Il existe aussi des expériences « d’écologie musulmane » au sens propre. Je pense notamment à la Fondation islamique pour l’écologie et les sciences de l’environnement. Cette institution, basée en Indonésie, ne se contente pas de publier le journal « The Eco Muslim », elle travaille aussi auprès de nombreuses communautés villageoises, afin de développer une éthique et une pratique d’écospiritualité musulmane. Il ne s’agit pas seulement de promouvoir les fameux gestes éco-citoyens, mais surtout de métamorphoser le regard des habitants sur leur environnement et leur mode de vie.

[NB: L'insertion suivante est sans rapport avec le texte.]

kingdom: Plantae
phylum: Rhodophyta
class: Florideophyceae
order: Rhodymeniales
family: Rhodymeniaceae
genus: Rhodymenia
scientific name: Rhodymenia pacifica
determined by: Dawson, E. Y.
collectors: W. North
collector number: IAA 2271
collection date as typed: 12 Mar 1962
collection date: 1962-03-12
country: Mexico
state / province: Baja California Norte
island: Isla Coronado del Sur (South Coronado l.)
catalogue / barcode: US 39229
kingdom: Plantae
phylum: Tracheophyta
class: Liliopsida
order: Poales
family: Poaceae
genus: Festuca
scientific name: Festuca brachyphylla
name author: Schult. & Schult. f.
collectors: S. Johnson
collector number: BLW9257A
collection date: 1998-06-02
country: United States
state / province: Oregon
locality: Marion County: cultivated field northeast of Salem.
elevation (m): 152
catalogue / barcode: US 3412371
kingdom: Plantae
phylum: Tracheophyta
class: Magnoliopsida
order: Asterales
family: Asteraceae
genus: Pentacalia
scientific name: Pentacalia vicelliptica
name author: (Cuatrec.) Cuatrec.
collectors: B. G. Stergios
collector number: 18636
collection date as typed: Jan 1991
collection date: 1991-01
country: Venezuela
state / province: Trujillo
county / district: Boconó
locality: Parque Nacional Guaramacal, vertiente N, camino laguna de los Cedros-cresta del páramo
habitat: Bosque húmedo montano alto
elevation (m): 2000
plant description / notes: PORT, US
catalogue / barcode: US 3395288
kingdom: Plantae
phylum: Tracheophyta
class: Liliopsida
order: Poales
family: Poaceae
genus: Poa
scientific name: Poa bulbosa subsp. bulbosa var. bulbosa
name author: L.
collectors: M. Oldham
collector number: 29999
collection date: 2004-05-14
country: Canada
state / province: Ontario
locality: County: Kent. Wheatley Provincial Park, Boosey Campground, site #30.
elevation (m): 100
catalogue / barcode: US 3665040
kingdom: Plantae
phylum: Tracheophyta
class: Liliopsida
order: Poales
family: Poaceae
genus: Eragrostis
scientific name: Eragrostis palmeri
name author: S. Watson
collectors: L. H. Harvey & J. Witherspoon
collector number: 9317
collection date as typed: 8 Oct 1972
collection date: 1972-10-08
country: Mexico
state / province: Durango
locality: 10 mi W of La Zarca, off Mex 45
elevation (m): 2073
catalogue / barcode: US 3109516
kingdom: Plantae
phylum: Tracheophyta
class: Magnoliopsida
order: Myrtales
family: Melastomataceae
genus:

L’objectif est en effet de surmonter l’attrait du modèle consumériste qui tourne le dos tant aux valeurs musulmanes qu’aux équilibres écologiques.

Les pratiques et les rites des musulmans peuvent-ils représenter un frein à leur prise de conscience ?

Les musulmanes et les musulmans qui sont engagés dans une quête spirituelle doivent concilier le singulier de leur croyances religieuses avec l’universel de valeurs transculturelles, parmi lesquelles le soin qu’il faut apporter à la Terre. J’insiste pour dire que l’écologie n’est pas une valeur occidentale, et que l’inscription dans une démarche écologique n’est pas synonyme d’occidentalisation. C’est l’inverse qui est vrai. En devenant écologiste, la musulmane et le musulman assument même une dimension essentielle de leur foi.

L’enjeu est donc de valoriser la dimension cosmique de l’Islam, pour favoriser une autre perception du Coran, qui est souvent réduit à sa dimension juridico-morale, avec tout le rigorisme que ça peut entraîner. Le Coran est aussi un déploiement de significations écologiques. La Terre a une âme, et un jour, dit le Coran, elle racontera son histoire... L’écologie nous appelle à être à l’écoute de cette histoire.

Dans la constitution d’une voie écologique musulmane en Occident, plusieurs pratiques peuvent être développées, comme au niveau de la consommation. Certes, il faut consommer moins, mais il faut aussi à consommer mieux. Pour la consommation carnée, pourquoi ne pas mettre en place une filière à la fois halal et biologique ? Pourquoi n’y aurait-il pas des boucheries « musulmanes » qui fourniraient à leur clientèle une viande issue de l’élevage biologique ? Les musulmanes et les musulmans ne sont pas condamnés à la « malbouffe ».

Dans le même sens, pourquoi n’achèteraient-ils pas, régulièrement, de l’huile d’olive d’origine palestinienne ? Le réseau Le Philistin importe une telle huile d’olive et la diffuse sur des marchés et dans des magasins. Non seulement cet achat serait un acte de solidarité matérielle et politique avec les paysans palestiniens, mais en plus il serait écologique, car cette huile est produite dans le respect de l’environnement. Je pense aussi aux dattes Deglet Noor d’Algérie, ou encore l’huile d’argan que les femmes marocaines tirent de l’arganier. Faire connaitre ces produits permettrait de joindre l’utile à l’agréable, l’agréable à l’esthétique et l’esthétique au spirituel.

De quels mouvements contemporains cette nouvelle écologie musulmane pourrait-elle s’inspirer ?

L’écologie musulmane pourrait entrer en résonance, en dialogue avec les écologies amérindiennes de la Pachamama, la Terre mère, africaines, indiennes, etc. Elle pourrait aussi dialoguer avec les courants européens de la simplicité volontaire, de la sobriété heureuse, de la décroissance, de l’écosocialisme. Les musulmanes et les musulmans de France et d’Europe peuvent contribuer à faire re-émerger une théologie musulmane de la nature vivante, une véritable éco-spiritualité.